St Thomas’ Church, Brampton is a Grade II listed parish church in the Church of England in Brampton, Derbyshire.

==History==

The church was built as a Commissioners' church between 1830 and 1831 by the architects John Woodhead and William Hurst. The commissioners awarded a grant of £2,063. It was consecrated on 9 August 1832.

The church was restored in 1887 when the high-backed pews were replaced with open pitch pine seating to provide accommodation for an extra 100 people. The church was cleaned and colour washed, and painted. The heating apparatus was improved. The circular communion rails were removed and replaced with straight ones. The altar was replaced and hung with curtains on either side. This restoration was carried out by Messrs. Marsden and Son of Brampton.

The foundation stone for the chancel was laid by Mrs. Alfred Barnes of Ashgate on 29 August 1888 and it was constructed by Naylor and Sale of Derby. The new chancel was consecrated by Bishop George Ridding on 7 July 1891.
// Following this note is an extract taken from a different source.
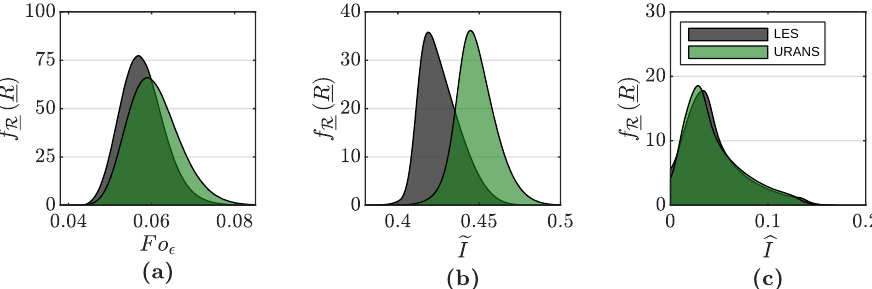
Figure 16. Probability density functions for the random responses: ( a ) mixing time Fo (cid:101) , ( b ) integral mean segregation intensity (cid:101) I , and ( c ) mean absolute deviation to the reference case of the segregation intensity (cid:98) I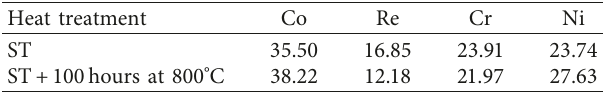
Table 1: Composition of the fcc Co matrix measured on the Co- 17Re-23Cr-25Ni alloy by EDS at positions marked by + in Figure 4. Heat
The church restoration in 1903 by Cole Adams was marred by the death of a Sheffield painter, James Walter Hardy, who fell from a scaffold on 1 July 1903.

==Parish status==
The church is in a joint parish with St Peter's Church, Holymoorside.

==Incumbents==

- Matson Vincent 1831 - 1846 (Vicar)
- John Beridge Jebb 1846 - 1863 (Vicar)
- John Magens Mello 1863 - 1887 (Vicar, Rector from 1867)
- Charles Edward Little 1887 - 1900 (Rector)
- Edward Starkie Shuttleworth 1900 - 1906 (Rector)
- Frederick Herbert Burnside 1906 - 1925 (Rector)
- Hubert John Sillitoe 1925 - 1944 (Rector)
- John Dawson Hooley 1944 - 1957 (Rector)
- Lionel William Daffurn 1957 - 1974 (Rector)
- Vyvyan Watts-Jones 1974 - 1985 (Rector)
- Christopher John Cokayne Frith 1985 - 2003 (Rector)
- David Peter Mouncer 2003 - 2008 (Rector)
- Matthew John Barnes from 2008 - 2018 (Rector)
- David Owens from 2018 - 2021 (Acting Rector)
- Gary Weston from 2022 (Priest In Charge)

==Organ==
The organ by Charles Lloyd of Nottingham was installed in 1906 at a cost of £534. A specification of the organ can be found on the National Pipe Organ Register.